You know Igor, we don’t give guidance on revenues but we feel very comfortable that we will see an improvement in backlog and of course as you burn your backlog, that’s certainly translates through equity into revenue.

Igor Novgorodtsev - Lares

And also a quick follow up question. Correct me I’m wrong, I recall that seriously you stated that the Title II work in Afghanistan will go on until the end of this year, calendar year and now you say that it’s going to be ending in the summer. Am I…?

Tony Otten

This is not an exact science, Igor. I mean the honest – if you think about it, we’ve been saying for years that we’re going to out of Iraq and yet we’re still in Iraq and that’s running through the end of September. So in terms of actual work that we have and that’s all we can commit to, we have [indiscernible] take us through at the end of the summer which is certainly the end of our first quarter fiscal year ’15.

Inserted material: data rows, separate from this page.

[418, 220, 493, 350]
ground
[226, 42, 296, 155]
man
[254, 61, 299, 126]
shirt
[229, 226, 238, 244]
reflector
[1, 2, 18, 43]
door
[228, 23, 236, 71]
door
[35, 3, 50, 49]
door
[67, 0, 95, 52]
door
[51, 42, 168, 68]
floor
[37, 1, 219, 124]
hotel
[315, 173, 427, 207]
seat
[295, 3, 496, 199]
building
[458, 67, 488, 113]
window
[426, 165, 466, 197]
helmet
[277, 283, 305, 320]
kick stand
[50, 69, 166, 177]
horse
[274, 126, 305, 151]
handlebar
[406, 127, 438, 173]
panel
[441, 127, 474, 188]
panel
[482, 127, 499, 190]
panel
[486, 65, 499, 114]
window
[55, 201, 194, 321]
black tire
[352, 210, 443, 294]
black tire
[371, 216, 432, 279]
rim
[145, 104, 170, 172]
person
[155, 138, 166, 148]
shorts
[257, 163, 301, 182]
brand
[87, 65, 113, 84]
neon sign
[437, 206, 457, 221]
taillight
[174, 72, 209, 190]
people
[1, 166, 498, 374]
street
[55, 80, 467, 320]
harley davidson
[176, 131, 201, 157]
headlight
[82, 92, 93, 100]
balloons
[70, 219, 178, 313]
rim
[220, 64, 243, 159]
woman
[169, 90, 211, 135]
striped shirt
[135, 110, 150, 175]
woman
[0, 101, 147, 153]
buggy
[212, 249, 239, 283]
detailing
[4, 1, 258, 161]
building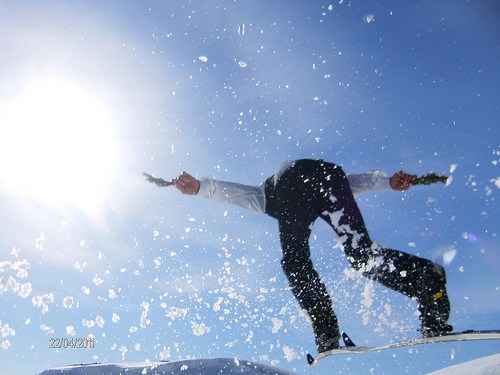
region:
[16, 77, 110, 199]
the sun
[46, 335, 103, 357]
date on the picture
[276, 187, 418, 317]
person is wearing pants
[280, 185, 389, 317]
the pants are black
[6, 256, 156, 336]
snow particles in the sky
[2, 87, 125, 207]
the sun is bright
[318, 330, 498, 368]
the ski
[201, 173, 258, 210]
white long sleeves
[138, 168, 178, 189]
person is carrying an object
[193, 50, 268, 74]
snow particles in the sky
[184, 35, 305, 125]
the sky is clear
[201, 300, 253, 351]
the sky is clear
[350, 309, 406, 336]
the sky is clear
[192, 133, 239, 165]
the sky is clear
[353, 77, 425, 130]
the sky is clear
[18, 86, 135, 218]
bright sun is shinning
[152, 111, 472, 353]
the man is skiing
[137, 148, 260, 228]
the hand of a man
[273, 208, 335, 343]
the leg of a man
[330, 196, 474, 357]
the leg of a man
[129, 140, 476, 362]
a man riding a snowboard.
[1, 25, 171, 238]
a sun in a blue sky.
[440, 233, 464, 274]
snow flying into the air.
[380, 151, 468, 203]
a right hand.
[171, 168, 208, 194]
a left hand.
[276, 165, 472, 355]
a pair of black pants.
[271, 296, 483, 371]
a board under a man's legs.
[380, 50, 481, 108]
a section of blue sky.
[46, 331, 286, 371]
a hill covered in snow.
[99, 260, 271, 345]
a section of flying snow.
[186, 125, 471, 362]
A person is skiing.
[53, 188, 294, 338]
It is snowing outside.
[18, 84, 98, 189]
The sun is shining.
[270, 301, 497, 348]
The man is on a snowboard.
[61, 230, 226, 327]
The snowflakes is white.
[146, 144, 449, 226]
The person is bend over.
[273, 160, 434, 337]
The person is wearing black pants.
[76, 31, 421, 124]
The sky is blue.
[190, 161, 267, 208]
The sleeve of the shirt is white.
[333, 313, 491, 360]
The snowboard is white.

Do we think we’ll continue to have additional projects? Yes, what we we’re reading in -- what we’re hearing in the -- to the theories is that there will be more work to come but I’m not comfortable committing to that when right now all I have in terms of signed committed funds takes us through the end of the summer. But again, as I said when you look at what’s going on the Iraq, we’re still there and for all we know, we could be there a year from now.

Operator

Thank you. We have no further questions at this time. I’d like to turn the floor back over to management for closing comments.

David Gray

Thank you everybody. We’ll be posting this broadcast to our website in next couple of hours for anyone that would like to access it. We’ll also be releasing our Q3 2014 results in May and of course as always we’ll continue to announce our wins and awards as they occur. Lastly thank you for your continued support of Versar. And we look forward to talking with you again soon.

Operator

Thank you. This does conclude today’s conference. You may disconnect your lines at this time. Thank you for participation.